Re: Again - state of Ceph NVMe and SSDs

[Date Prev][Date Next][Thread Prev][Thread Next][Date Index][Thread Index]

 



Not at all! For all we know, the drives may be the fastest ones on the planet. My comment still stands though. Be skeptical of any one benchmark that shows something unexpected. 90% of native SSD/NVMe IOPS performance in a distributed storage system is just such a number. Look for test repeatability. Look for independent verification. The memory allocator tests that Sandisk initially performed and that were later independently verified by Intel, Red Hat, and others is a great example of this kind of process.

Mark

On 01/19/2016 07:01 AM, Tyler Bishop wrote:
It sounds like your just assuming these drives don't perform good...

----- Original Message -----
From: "Mark Nelson" <mnelson@xxxxxxxxxx>
To: ceph-users@xxxxxxxxxxxxxx
Sent: Monday, January 18, 2016 2:17:19 PM
Subject: Re:  Again - state of Ceph NVMe and SSDs

Take Greg's comments to heart, because he's absolutely correct here.
Distributed storage systems almost as a rule love parallelism and if you
have enough you can often hide other issues.  Latency is probably the
more interesting question, and frankly that's where you'll often start
seeing the kernel, ceph code, drivers, random acts of god, etc, get in
the way.  It's very easy for any one of these things to destroy your
performance, so you have to be *very* *very* careful to understand
exactly what you are seeing.  As such, don't trust any one benchmark.
Wait until it's independently verified, possibly by multiple sources,
before putting too much weight into it.

Mark

On 01/18/2016 01:02 PM, Tyler Bishop wrote:
One of the other guys on the list here benchmarked them.  They spanked every other ssd on the *recommended* tree..

----- Original Message -----
From: "Gregory Farnum" <gfarnum@xxxxxxxxxx>
To: "Tyler Bishop" <tyler.bishop@xxxxxxxxxxxxxxxxx>
Cc: "David" <david@xxxxxxxxxx>, "Ceph Users" <ceph-users@xxxxxxxxxxxxxx>
Sent: Monday, January 18, 2016 2:01:44 PM
Subject: Re:  Again - state of Ceph NVMe and SSDs

On Sun, Jan 17, 2016 at 12:34 PM, Tyler Bishop
<tyler.bishop@xxxxxxxxxxxxxxxxx> wrote:
The changes you are looking for are coming from Sandisk in the ceph "Jewel" release coming up.

Based on benchmarks and testing, sandisk has really contributed heavily on the tuning aspects and are promising 90%+ native iop of a drive in the cluster.

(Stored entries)
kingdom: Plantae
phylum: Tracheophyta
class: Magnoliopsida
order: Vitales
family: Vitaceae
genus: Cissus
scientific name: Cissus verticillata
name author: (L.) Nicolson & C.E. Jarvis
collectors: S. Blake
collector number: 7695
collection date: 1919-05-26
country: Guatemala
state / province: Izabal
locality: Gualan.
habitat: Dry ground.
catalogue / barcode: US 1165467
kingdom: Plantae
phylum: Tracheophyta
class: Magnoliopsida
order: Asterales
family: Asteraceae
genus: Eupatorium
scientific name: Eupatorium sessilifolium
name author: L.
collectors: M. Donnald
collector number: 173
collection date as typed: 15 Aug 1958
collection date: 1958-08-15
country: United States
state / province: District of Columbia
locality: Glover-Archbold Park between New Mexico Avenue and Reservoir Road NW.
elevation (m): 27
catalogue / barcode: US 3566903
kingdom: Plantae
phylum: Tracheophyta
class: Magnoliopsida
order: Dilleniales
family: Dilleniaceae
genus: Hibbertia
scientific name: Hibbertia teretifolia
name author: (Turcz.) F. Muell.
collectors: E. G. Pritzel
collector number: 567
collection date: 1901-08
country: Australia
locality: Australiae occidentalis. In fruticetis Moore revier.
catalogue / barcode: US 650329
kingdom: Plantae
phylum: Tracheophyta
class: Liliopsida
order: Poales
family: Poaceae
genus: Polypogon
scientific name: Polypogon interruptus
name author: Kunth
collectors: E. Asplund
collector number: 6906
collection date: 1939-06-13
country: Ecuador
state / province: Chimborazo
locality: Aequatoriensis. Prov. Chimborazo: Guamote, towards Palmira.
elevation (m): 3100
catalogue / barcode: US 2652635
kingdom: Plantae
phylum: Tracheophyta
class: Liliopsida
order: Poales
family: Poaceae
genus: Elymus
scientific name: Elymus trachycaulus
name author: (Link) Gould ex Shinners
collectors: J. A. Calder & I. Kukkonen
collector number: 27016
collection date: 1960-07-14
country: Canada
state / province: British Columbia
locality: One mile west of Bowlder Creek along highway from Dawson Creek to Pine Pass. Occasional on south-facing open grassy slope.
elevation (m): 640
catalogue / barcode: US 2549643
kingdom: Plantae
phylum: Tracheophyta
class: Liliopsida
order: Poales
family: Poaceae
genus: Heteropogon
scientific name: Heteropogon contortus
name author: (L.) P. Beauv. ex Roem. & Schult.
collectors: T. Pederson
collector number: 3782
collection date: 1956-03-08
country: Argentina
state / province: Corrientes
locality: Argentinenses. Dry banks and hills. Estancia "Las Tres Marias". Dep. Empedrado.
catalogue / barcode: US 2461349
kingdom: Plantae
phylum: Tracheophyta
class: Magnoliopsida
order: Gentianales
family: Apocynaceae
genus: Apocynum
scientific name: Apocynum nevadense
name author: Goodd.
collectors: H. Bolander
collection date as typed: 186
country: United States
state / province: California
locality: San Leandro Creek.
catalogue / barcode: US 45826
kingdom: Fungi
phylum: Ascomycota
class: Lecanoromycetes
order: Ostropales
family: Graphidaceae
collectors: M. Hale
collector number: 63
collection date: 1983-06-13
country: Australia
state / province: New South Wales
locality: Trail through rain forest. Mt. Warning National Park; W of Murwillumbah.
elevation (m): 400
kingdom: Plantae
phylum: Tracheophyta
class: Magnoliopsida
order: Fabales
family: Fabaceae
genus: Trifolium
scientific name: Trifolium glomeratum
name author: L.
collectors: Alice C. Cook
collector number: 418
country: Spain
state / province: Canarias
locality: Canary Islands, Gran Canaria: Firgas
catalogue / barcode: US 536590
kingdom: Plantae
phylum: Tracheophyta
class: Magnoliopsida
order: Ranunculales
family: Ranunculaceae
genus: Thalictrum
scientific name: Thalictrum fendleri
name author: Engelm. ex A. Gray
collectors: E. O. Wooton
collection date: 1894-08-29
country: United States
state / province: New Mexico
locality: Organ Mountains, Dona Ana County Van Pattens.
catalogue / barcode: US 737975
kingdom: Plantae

*EXERCISE*
Name every company mentioned in the Ceph thread. The material has no role here.

*RESULT FOR THIS TASK*
Sandisk, Intel, Red Hat